Say I want to solve $$\min_{\bf x}\|\bf Ax-b\|_2^2$$ This problem is well defined and easy to solve using linear least squares. But what if we suddenly have
$$\min_{\bf x,A}\|\bf Ax-b\|_2^2$$
Looking at $\bf x$ and $\bf A$ separately this is as simple as the above problem, but what about now when we allow both to vary?
Own work
A naive approach I have tried which seems to work well enough in some cases is to simply do alternatingly solving:
$${\bf x}_k \text{ from } \min_{\bf x}\|{\bf Ax-b}\|_2^2\hspace{1cm} {\bf A}_k \text{ from } \min_{\bf A}\|{\bf Ax-b}\|_2^2$$
Maybe if we assume "sufficient niceness" in some sense of $\bf b$ then this would guarantee to give optimum? Or if we take small enough steps we can refer to the idea of continuation? In other words regularizing
$${\bf x}_k \text{ from } \min_{\bf x}\|{\bf Ax-b}\|_2^2 + \epsilon \|{\bf x-x}_{k-1}\|_2^2$$
And analogously for $\bf A$?
Note that, $$ A = \begin{bmatrix} | & 0 & \cdots & 0 \\ b & \vdots & & \vdots \\ | & 0 & \cdots & 0 \end{bmatrix} ,~~ x = \begin{bmatrix} 1 \\ 0 \\ \vdots \\0 \end{bmatrix} $$ satisfies $Ax = b$.
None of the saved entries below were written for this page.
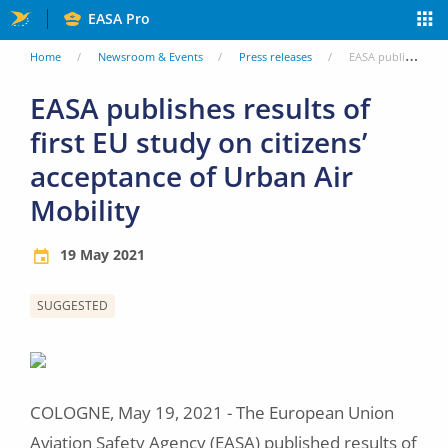
Skip
EASA Pro
to
You
Home
Newsroom & Events
Press releases
EASA publishes results of first EU study on citizens’ acceptance of Urban Air Mobility
main
are
EASA publishes results of
content
first EU study on citizens’
here
acceptance of Urban Air
Mobility
19 May 2021
SUGGESTED
Image
COLOGNE, May 19, 2021 - The European Union
Aviation Safety Agency (EASA) published results of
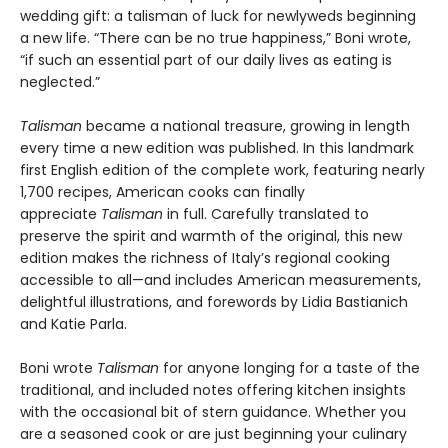
wedding gift: a talisman of luck for newlyweds beginning
a new life. “There can be no true happiness,” Boni wrote,
“if such an essential part of our daily lives as eating is
neglected.”
Talisman
became a national treasure, growing in length
every time a new edition was published. In this landmark
first English edition of the complete work, featuring nearly
1,700 recipes, American cooks can finally
appreciate
Talisman
in full. Carefully translated to
preserve the spirit and warmth of the original, this new
edition makes the richness of Italy’s regional cooking
accessible to all—and includes American measurements,
delightful illustrations, and forewords by Lidia Bastianich
and Katie Parla.
Boni wrote
Talisman
for anyone longing for a taste of the
traditional, and included notes offering kitchen insights
with the occasional bit of stern guidance. Whether you
are a seasoned cook or are just beginning your culinary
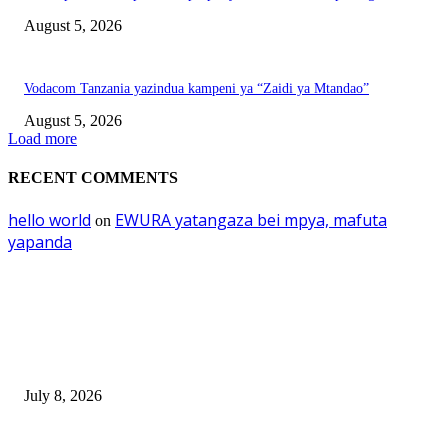
August 5, 2026
Vodacom Tanzania yazindua kampeni ya “Zaidi ya Mtandao”
August 5, 2026
Load more
RECENT COMMENTS
hello world
EWURA yatangaza bei mpya, mafuta
on
yapanda
EDITOR PICKS
Mourinho: Argentina wamebebwa na VAR na ‘Script’
July 8, 2026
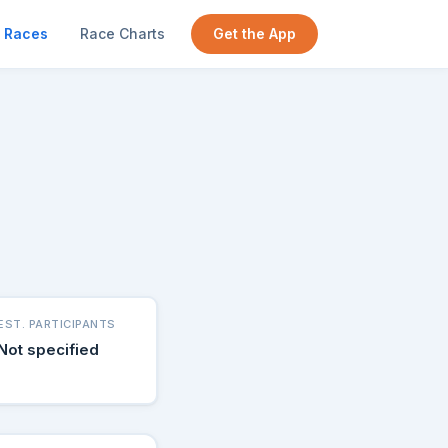
Races
Race Charts
Get the App
EST. PARTICIPANTS
Not specified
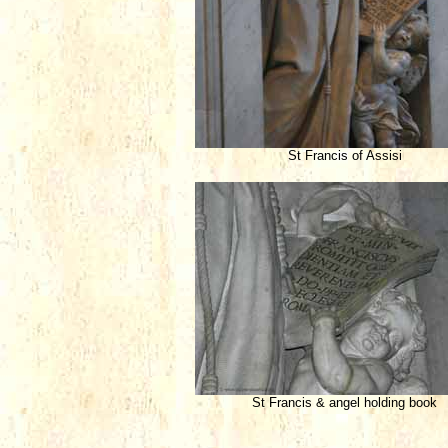
St Francis of Assisi
St Francis & angel holding book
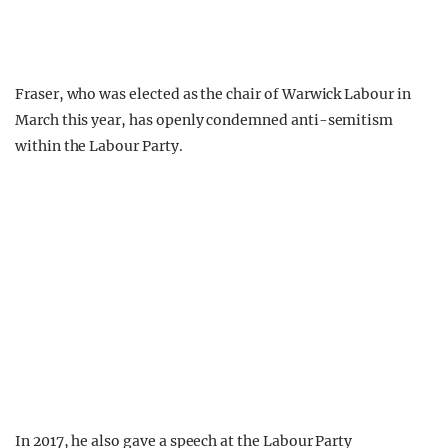
Fraser, who was elected as the chair of Warwick Labour in
March this year, has openly condemned anti-semitism
within the Labour Party.
In 2017, he also gave a speech at the Labour Party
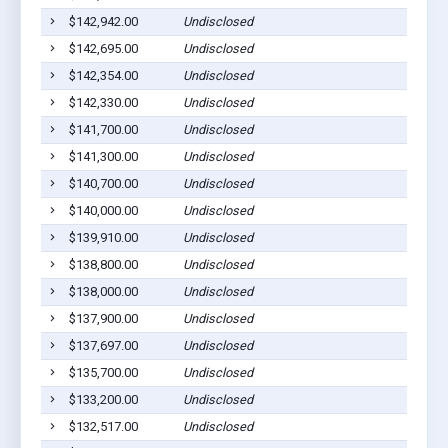
$142,942.00
Undisclosed
$142,695.00
Undisclosed
$142,354.00
Undisclosed
$142,330.00
Undisclosed
$141,700.00
Undisclosed
$141,300.00
Undisclosed
$140,700.00
Undisclosed
$140,000.00
Undisclosed
$139,910.00
Undisclosed
$138,800.00
Undisclosed
$138,000.00
Undisclosed
$137,900.00
Undisclosed
$137,697.00
Undisclosed
$135,700.00
Undisclosed
$133,200.00
Undisclosed
$132,517.00
Undisclosed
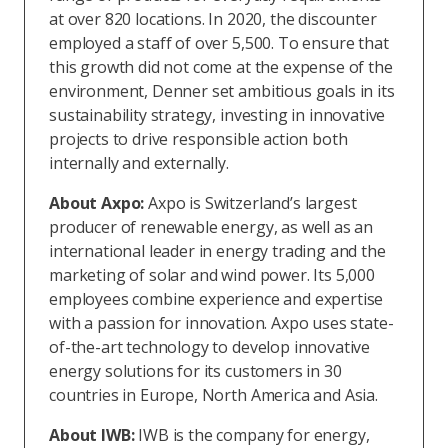
at over 820 locations. In 2020, the discounter
employed a staff of over 5,500. To ensure that
this growth did not come at the expense of the
environment, Denner set ambitious goals in its
sustainability strategy, investing in innovative
projects to drive responsible action both
internally and externally.
About Axpo:
Axpo is Switzerland’s largest
producer of renewable energy, as well as an
international leader in energy trading and the
marketing of solar and wind power. Its 5,000
employees combine experience and expertise
with a passion for innovation. Axpo uses state-
of-the-art technology to develop innovative
energy solutions for its customers in 30
countries in Europe, North America and Asia.
About IWB:
IWB is the company for energy,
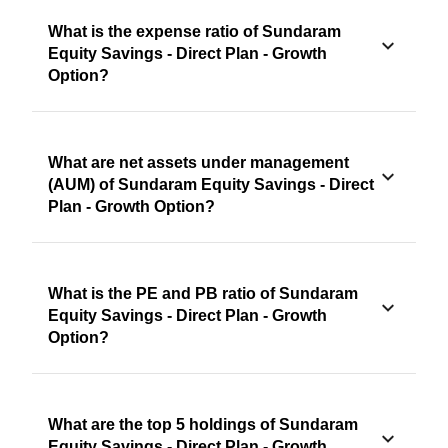
What is the expense ratio of Sundaram
Equity Savings - Direct Plan - Growth
Option?
What are net assets under management
(AUM) of Sundaram Equity Savings - Direct
Plan - Growth Option?
What is the PE and PB ratio of Sundaram
Equity Savings - Direct Plan - Growth
Option?
What are the top 5 holdings of Sundaram
Equity Savings - Direct Plan - Growth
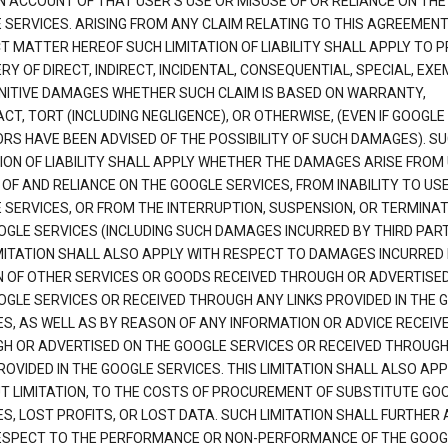
N ACCOUNT OF THAT USER'S USE OR MISUSE OF OR RELIANCE ON THE
 SERVICES. ARISING FROM ANY CLAIM RELATING TO THIS AGREEMENT
T MATTER HEREOF SUCH LIMITATION OF LIABILITY SHALL APPLY TO 
Y OF DIRECT, INDIRECT, INCIDENTAL, CONSEQUENTIAL, SPECIAL, EX
NITIVE DAMAGES WHETHER SUCH CLAIM IS BASED ON WARRANTY,
T, TORT (INCLUDING NEGLIGENCE), OR OTHERWISE, (EVEN IF GOOGLE 
ORS HAVE BEEN ADVISED OF THE POSSIBILITY OF SUCH DAMAGES). S
TION OF LIABILITY SHALL APPLY WHETHER THE DAMAGES ARISE FROM
 OF AND RELIANCE ON THE GOOGLE SERVICES, FROM INABILITY TO US
 SERVICES, OR FROM THE INTERRUPTION, SUSPENSION, OR TERMINAT
OGLE SERVICES (INCLUDING SUCH DAMAGES INCURRED BY THIRD PART
IMITATION SHALL ALSO APPLY WITH RESPECT TO DAMAGES INCURRED
 OF OTHER SERVICES OR GOODS RECEIVED THROUGH OR ADVERTISE
OGLE SERVICES OR RECEIVED THROUGH ANY LINKS PROVIDED IN THE 
ES, AS WELL AS BY REASON OF ANY INFORMATION OR ADVICE RECEIV
H OR ADVERTISED ON THE GOOGLE SERVICES OR RECEIVED THROUG
ROVIDED IN THE GOOGLE SERVICES. THIS LIMITATION SHALL ALSO APP
T LIMITATION, TO THE COSTS OF PROCUREMENT OF SUBSTITUTE GO
S, LOST PROFITS, OR LOST DATA. SUCH LIMITATION SHALL FURTHER 
ESPECT TO THE PERFORMANCE OR NON-PERFORMANCE OF THE GOOG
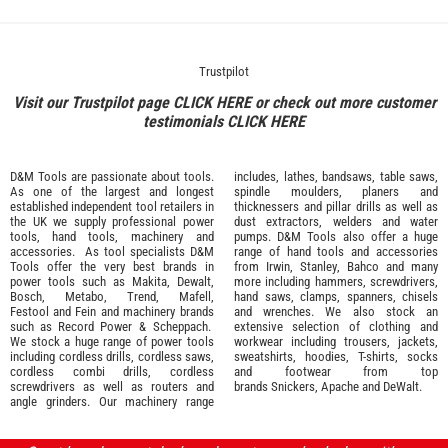
Trustpilot
Visit our Trustpilot page
CLICK HERE
or check out more customer
testimonials
CLICK HERE
D&M Tools are passionate about tools.
includes, lathes, bandsaws, table saws,
As one of the largest and longest
spindle moulders, planers and
established independent tool retailers in
thicknessers and pillar drills as well as
the UK we supply professional
power
dust extractors, welders and water
tools
,
hand tools
,
machinery
and
pumps. D&M Tools also offer a huge
accessories
. As tool specialists D&M
range of hand tools and accessories
Tools offer the very best brands in
from
Irwin,
Stanley
,
Bahco
and many
power tools such as
Makita
,
Dewalt,
more including hammers, screwdrivers,
Bosch
,
Metabo
,
Trend
,
Mafell
,
hand saws, clamps, spanners, chisels
Festool
and
Fein
and machinery brands
and wrenches. We also stock an
such as
Record Power
&
Scheppach
.
extensive selection of
clothing and
We stock a huge range of power tools
workwear
including trousers, jackets,
including cordless drills, cordless saws,
sweatshirts, hoodies, T-shirts, socks
cordless combi drills, cordless
and footwear from top
screwdrivers as well as routers and
brands
Snickers
,
Apache
and
DeWalt
.
angle grinders. Our machinery range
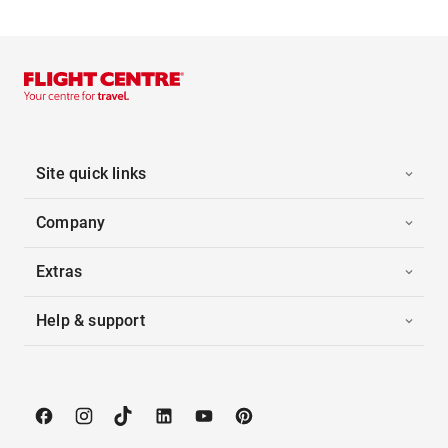
Site quick links
Company
Extras
Help & support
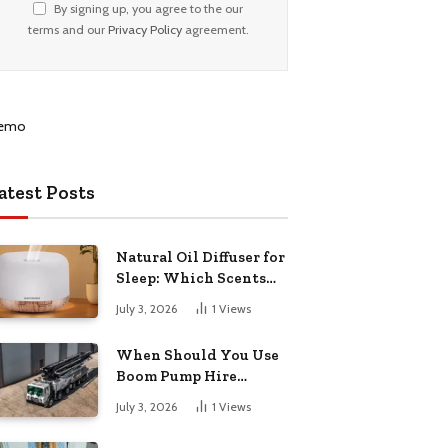
By signing up, you agree to the our
terms and our
Privacy Policy
agreement.
atest Posts
Natural Oil Diffuser for
Sleep: Which Scents
Actually Help?
July 3, 2026
1
Views
When Should You Use
Boom Pump Hire
Instead of a Line Pump?
July 3, 2026
1
Views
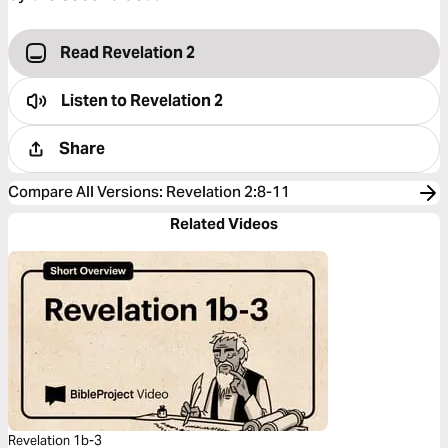
Read Revelation 2
Listen to
Revelation 2
Share
Compare All Versions
:
Revelation 2:8-11
Related Videos
Revelation 1b-3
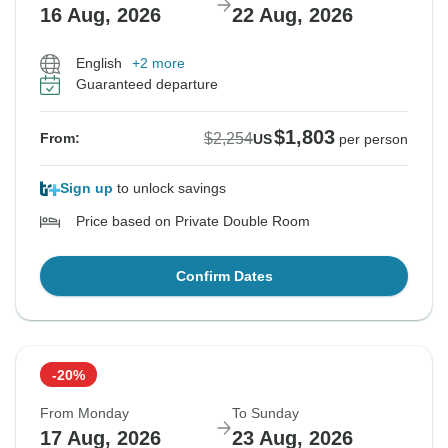
16 Aug, 2026
22 Aug, 2026
English
+2 more
Guaranteed departure
$1,803
$2,254
From:
US
per person
Sign up
to unlock savings
Price based on Private Double Room
Confirm Dates
-20%
From Monday
To Sunday
17 Aug, 2026
23 Aug, 2026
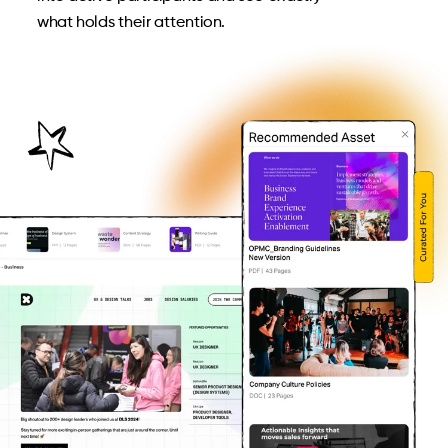
what holds their attention.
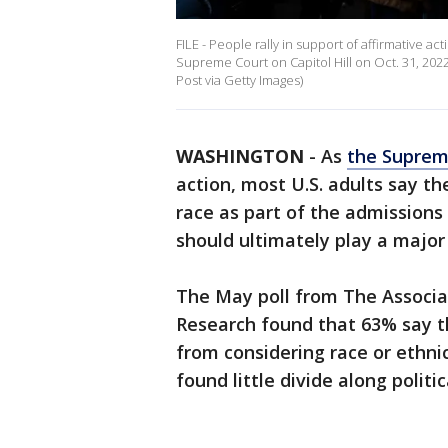
FILE - People rally in support of affirmative a
Supreme Court on Capitol Hill on Oct. 31, 202
Post via Getty Images)
WASHINGTON
-
As
the Suprem
action, most U.S. adults say th
race as part of the admissions
should ultimately play a major 
The May poll from The Associa
Research found that 63% say t
from considering race or ethnic
found little divide along politica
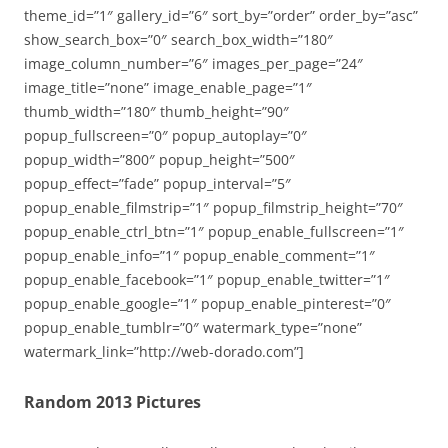
theme_id=”1″ gallery_id=”6″ sort_by=”order” order_by=”asc”
show_search_box=”0″ search_box_width=”180″
image_column_number=”6″ images_per_page=”24″
image_title=”none” image_enable_page=”1″
thumb_width=”180″ thumb_height=”90″
popup_fullscreen=”0″ popup_autoplay=”0″
popup_width=”800″ popup_height=”500″
popup_effect=”fade” popup_interval=”5″
popup_enable_filmstrip=”1″ popup_filmstrip_height=”70″
popup_enable_ctrl_btn=”1″ popup_enable_fullscreen=”1″
popup_enable_info=”1″ popup_enable_comment=”1″
popup_enable_facebook=”1″ popup_enable_twitter=”1″
popup_enable_google=”1″ popup_enable_pinterest=”0″
popup_enable_tumblr=”0″ watermark_type=”none”
watermark_link=”http://web-dorado.com”]
Random 2013 Pictures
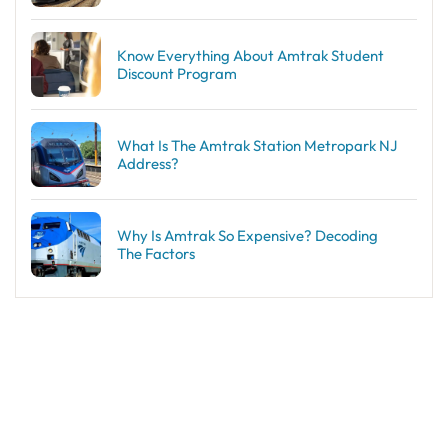
Know Everything About Amtrak Student
Discount Program
What Is The Amtrak Station Metropark NJ
Address?
Why Is Amtrak So Expensive? Decoding
The Factors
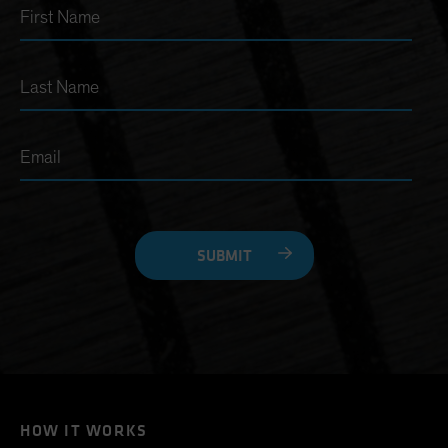
First Name
Last Name
Email
SUBMIT
HOW IT WORKS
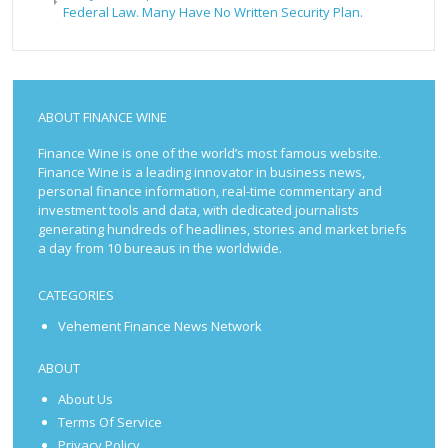
Federal Law. Many Have No Written Security Plan.
ABOUT FINANCE WINE
Finance Wine is one of the world’s most famous website.
Finance Wine is a leading innovator in business news,
personal finance information, real-time commentary and
investment tools and data, with dedicated journalists
generating hundreds of headlines, stories and market briefs
a day from 10 bureaus in the worldwide.
CATEGORIES
Vehement Finance News Network
ABOUT
About Us
Terms Of Service
Privacy Policy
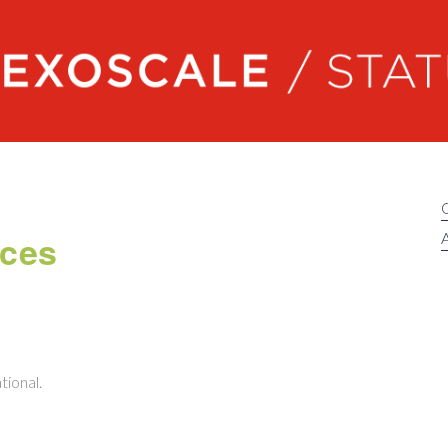
Exoscale status
nces
A
tional.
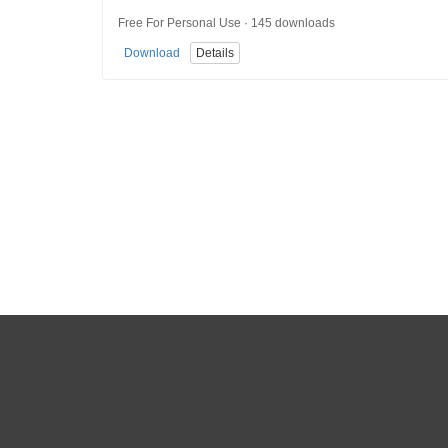
Free For Personal Use · 145 downloads
Download
Details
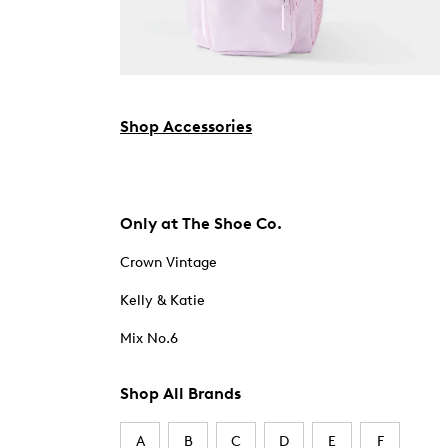
Shop Accessories
Only at The Shoe Co.
Crown Vintage
Kelly & Katie
Mix No.6
Shop All Brands
A
B
C
D
E
F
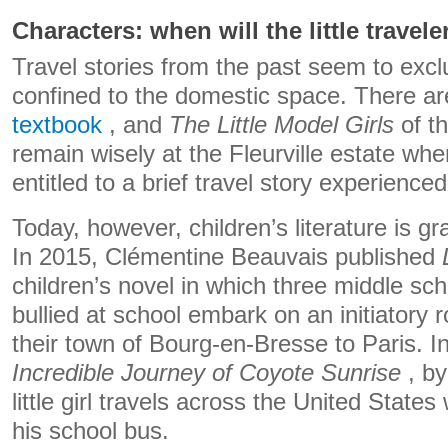
Characters: when will the little travele
Travel stories from the past seem to excl
confined to the domestic space. There are
textbook
, and
The Little Model Girls
of t
remain wisely at the Fleurville estate wher
entitled to a brief travel story experience
Today, however, children’s literature is grad
In 2015, Clémentine Beauvais published
children’s novel in which three middle sch
bullied at school embark on an initiatory r
their town of Bourg-en-Bresse to Paris. I
Incredible Journey of Coyote Sunrise
, by
little girl travels across the United States
his school bus.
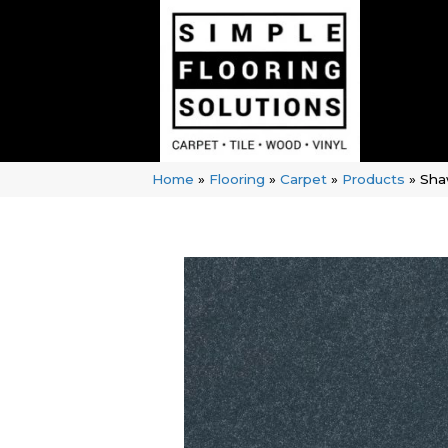
Home
»
Flooring
»
Carpet
»
Products
»
Sha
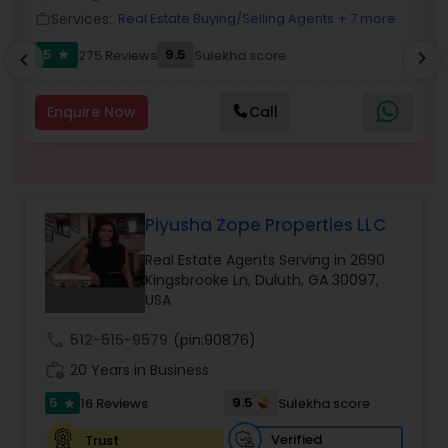
Services:
Real Estate Buying/Selling Agents
+ 7 more
work_outline
Buyers Agents
5
9.5
275 Reviews
Sulekha score
chevron_right
star
chevron_left
Sellers Agents
Enquire Now
Call
New Construction
Luxury Properties Agent
Piyusha Zope Properties LLC
Real Estate Agents Serving in 2690
Kingsbrooke Ln, Duluth, GA 30097,
Foreclosed Properties Agents
USA
call
512-515-9579
(pin:90876)
First Time Home Buyer Agents
work_history
20 Years in Business
5
9.5
16 Reviews
Sulekha score
star
Property Management Agency
Verified
Trust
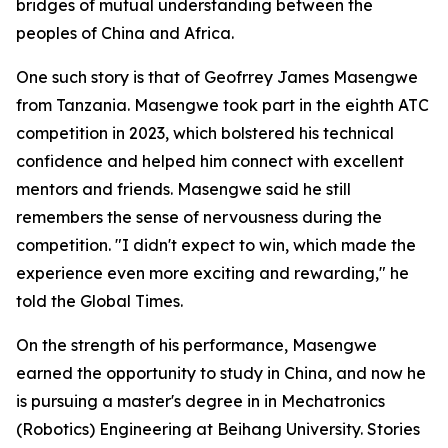
bridges of mutual understanding between the
peoples of China and Africa.
One such story is that of Geofrrey James Masengwe
from Tanzania. Masengwe took part in the eighth ATC
competition in 2023, which bolstered his technical
confidence and helped him connect with excellent
mentors and friends. Masengwe said he still
remembers the sense of nervousness during the
competition. "I didn't expect to win, which made the
experience even more exciting and rewarding," he
told the Global Times.
On the strength of his performance, Masengwe
earned the opportunity to study in China, and now he
is pursuing a master's degree in in Mechatronics
(Robotics) Engineering at Beihang University. Stories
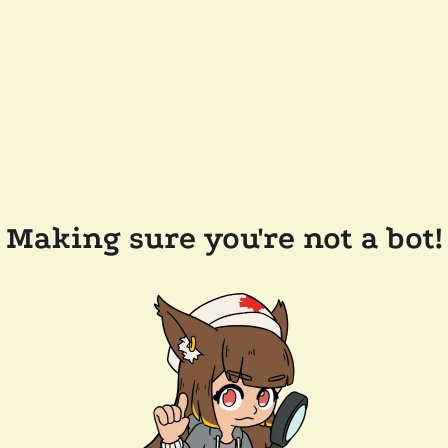
Making sure you're not a bot!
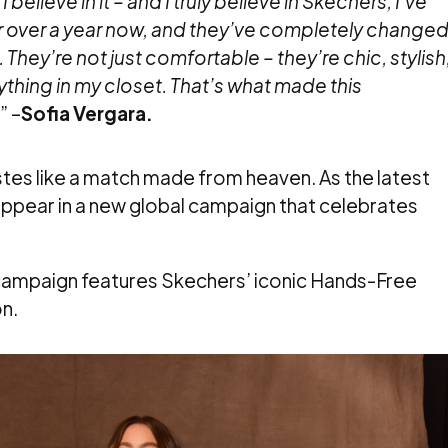
 believe in it – and I truly believe in Skechers, I’ve
 over a year now, and they’ve completely change
 They’re not just comfortable – they’re chic, stylish
ything in my closet. That’s what made this
.
” –
Sofia Vergara.
astes like a match made from heaven. As the latest
 appear in a new global campaign that celebrates
e campaign features Skechers’ iconic Hands-Free
n.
More generally, whenever $x\neq0$ you you can always find $A$ so that $Ax=b$ but having one of the columns of $A$ be an appropriately scaled version of $b$. However, since you have this as an interpediate step in your current approach, perhaps I have not understood what you are trying to do.